The Korean economy appears to be headed toward a cliff. Its poor performance in the first quarter — a negative 0.4 percent growth — was the lowest among OECD members. Following a paltry 2.67 percent growth it recorded last year compared to the 2.86 percent of the United States, the Korean economy is also expected to perform worse than that of the United States this year.

Korea’s unemployment rate reached 3.83 percent last year, the worst in nine years. The situation is also unlikely to improve this year given the expectations that Korea’s jobless rate will be higher than that of the United States, which stood at 3.9 percent last year. Other variables, such as investment, are no different. That means there has been a simultaneous reversal of the economic growth and unemployment rates between the two economies in just 20 years.

The United States — with a population six times larger than that of Korea and an economy 12 times larger — has served as a role model for developing economies since World War II. Korea and other countries around the world have used the U.S. economy as a development model. Yet given the reversed trend of growth and joblessness, this chasing strategies of ours will certainly not work any longer.

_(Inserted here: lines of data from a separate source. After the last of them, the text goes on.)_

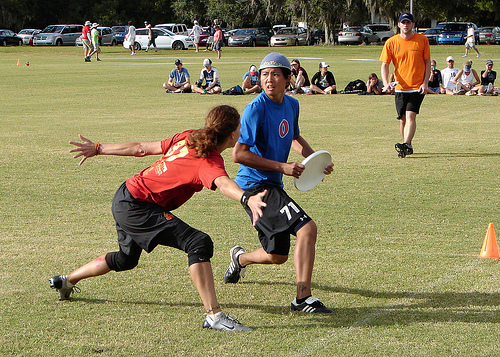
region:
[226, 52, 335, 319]
Young man playing frisbee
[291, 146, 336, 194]
White frisbee in hands of young man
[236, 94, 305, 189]
Blue shirt on male frisbee player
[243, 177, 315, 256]
Black shorts on male frisbee player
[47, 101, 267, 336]
Young woman attempting to block frisbee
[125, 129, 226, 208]
Red shirt on female frisbee player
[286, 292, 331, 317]
Black and white shoe on male frisbee player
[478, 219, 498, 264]
Orange cone on frisbee field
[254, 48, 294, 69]
Blue hat on male frisbee player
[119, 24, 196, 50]
White car parked near frisbee field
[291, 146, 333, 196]
man holding white Frisbee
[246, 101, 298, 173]
man wearing blue and red shirt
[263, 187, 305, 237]
man wearing black and white shorts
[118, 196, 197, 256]
young woman wearing black shorts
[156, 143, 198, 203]
young woman wearing red and white shirt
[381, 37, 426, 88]
man wearing orange shirt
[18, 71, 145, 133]
green and brown grass on field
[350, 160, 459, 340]
green and brown grass on field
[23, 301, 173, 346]
green and brown grass on field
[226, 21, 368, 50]
cars parked in parking lot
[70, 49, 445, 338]
people playing a game with a Frisbee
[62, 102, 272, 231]
person with their hands stretched out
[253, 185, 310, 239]
number on player's shorts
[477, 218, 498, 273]
orange cone on grass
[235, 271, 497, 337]
shadows on grass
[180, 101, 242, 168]
person with their hair pulled into a ponytail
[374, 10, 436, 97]
man wearing an orange shirt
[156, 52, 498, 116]
people sitting on the grass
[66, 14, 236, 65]
people walking in the distance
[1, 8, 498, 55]
parked cars in the distance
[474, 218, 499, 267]
Orange cone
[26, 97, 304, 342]
Frisbee player blocking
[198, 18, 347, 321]
Boy about to throw a frisbee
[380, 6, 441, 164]
Guy in orange shirt walking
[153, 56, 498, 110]
Spectators of sport sitting in grass field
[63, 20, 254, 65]
People walking in the distance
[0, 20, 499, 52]
Cars parked in the distance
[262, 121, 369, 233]
White frisbe in boy's hands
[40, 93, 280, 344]
Frisbee player wearing red shirt and black shorts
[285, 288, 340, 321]
Adidas brand black shoe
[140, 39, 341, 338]
two people playing frisbee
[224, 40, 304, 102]
man wearing blue hat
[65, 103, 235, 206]
man wearing red shirt with yellow letters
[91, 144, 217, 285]
man wearing black shorts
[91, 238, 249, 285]
man wearing black knee pads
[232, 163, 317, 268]
man wearing black shorts with white numbers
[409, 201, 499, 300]
orange cone in field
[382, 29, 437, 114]
man wearing orange shirt and black shorts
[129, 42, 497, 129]
spectators watching frisbee game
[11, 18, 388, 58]
many cars parked in background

Many factors are involved in the dramatic reversal. As seen in the ongoing Sino-U.S. trade war, the United States cannot afford economic policies that would benefit its trading partners in the face of economic challenges from emerging economies like Korea and China.

The United States has already put pressure on Korea with weapons like tariffs and revisions of the free trade agreement since the 2000s. That threatens the global free trade system championed by U.S. President Ronald Reagan and British Prime Minister Margaret Thatcher in the ’80s. As a result, Korea’s previous economic achievements based on its once-cherished mantra — that it is enough for an economy as small and open as Korea’s to produce cheaper quality goods than those of the United States — can hardly prove effective now.

Major factors that contributed to the noticeable economic decline of Korea are the world’s lowest birthrate, the fastest aging society, and the failure to swiftly adapt to the fourth industrial revolution. Relative advantages from once-excellent manpower — a key factor in sustaining the competitiveness of the Korean economy — no longer work miracles under the gigantic paradigm shift of the 21st-century economy.

That cannot be solved by the government’s export promotion campaign or nurturing of simply new industries alone — not to mention by raising the minimum wage — because all the problems came to the surface due to the government’s confusion over the direction of Korea Inc. The responsibility to fix the problem falls first on the government. It must offer economic players some useful navigational tools to brace for the unseen challenges from the new industrial revolution. We hope it comes up with a big blueprint to put the economy back on track.